The combination of low cost, guaranteed 100% DOS compatibility and a growing base of apps was a magic one for Windows, which began to dominate the business desktop in spite of massive architectural flaws. OS/2 fell to the technologically inferior Windows glorified-shell because IBM forgot one of the critical rules of sales: ask the customer what he wants. OS/2 was a technologically superior operating system, but it solved problems that weren't yet on the average consumer's radar and it didn't address issues that the customer did worry about (such as guaranteed compatibility).
The failure of Micro Channel
The other half of IBM's plan for world domination was a proprietary peripheral interface for computers: Micro Channel. The Micro Channel Architecture, or MCA, was a replacement for the horrible ISA bus. It debuted in the PS/2, and it was designed to solve certain glaring technical problems in the PC platform while simultaneously eliminating competition in the hardware market. Like the OS/2 operating system, it was technologically advanced but it was doomed to failure.
The MCA failed because it was a truly closed standard. Not only was it proprietary and subject to licensing requirements, but it relied upon an unwieldy and expensive registration process.
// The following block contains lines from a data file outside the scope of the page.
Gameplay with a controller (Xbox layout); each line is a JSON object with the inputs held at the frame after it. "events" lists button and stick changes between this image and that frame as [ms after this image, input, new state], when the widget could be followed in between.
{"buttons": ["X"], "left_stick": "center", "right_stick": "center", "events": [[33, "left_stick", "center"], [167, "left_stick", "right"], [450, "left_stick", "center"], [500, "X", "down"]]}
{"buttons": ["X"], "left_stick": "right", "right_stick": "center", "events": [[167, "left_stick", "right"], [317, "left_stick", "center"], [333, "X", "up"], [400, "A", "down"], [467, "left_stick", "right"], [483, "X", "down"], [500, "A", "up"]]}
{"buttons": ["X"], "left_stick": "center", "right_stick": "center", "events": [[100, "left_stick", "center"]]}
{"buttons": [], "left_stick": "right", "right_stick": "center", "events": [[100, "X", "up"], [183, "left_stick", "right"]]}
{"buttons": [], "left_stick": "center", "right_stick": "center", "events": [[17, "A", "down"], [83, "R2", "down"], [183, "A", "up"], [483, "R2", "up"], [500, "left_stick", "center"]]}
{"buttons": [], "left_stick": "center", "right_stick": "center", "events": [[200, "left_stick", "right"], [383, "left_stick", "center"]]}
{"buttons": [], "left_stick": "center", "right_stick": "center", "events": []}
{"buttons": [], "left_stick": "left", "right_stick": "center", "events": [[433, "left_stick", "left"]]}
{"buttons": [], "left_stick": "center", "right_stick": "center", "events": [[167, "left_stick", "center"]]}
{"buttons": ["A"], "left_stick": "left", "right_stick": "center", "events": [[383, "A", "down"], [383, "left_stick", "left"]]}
Anyone marketing an MCA card had to register it with IBM, because each device required a unique ID number and compatibility certification. Nobody could make Micro Channel machines without IBM's permission, and nobody could make Micro Channel cards without going through IBM for certification and registration. Welcome to the monopoly.
I was actually an employee of IBM in 1988, and I remember asking a marketing executive what their strategy was for dealing with "the Compaq threat," since Compaq was the undisputed leader of the so-called "IBM clones" at the time. Compaq and the other clone-makers were selling computers that outraced IBM's computers for much less money, and businesses were taking notice. Amazingly, he calmly replied that IBM didn't need a strategy! In his view, all clone-makers were doomed by the new proprietary MCA standard. He expected that all of the clones would either stay with ISA and fade away as the new standard took hold, or they would switch to MCA and pay royalties to IBM. Either way, IBM would win! Of course, history tells us otherwise. The PC-compatible industry responded to IBM's shot across the bow with a return salvo of its own: the EISA (Extended ISA) standard.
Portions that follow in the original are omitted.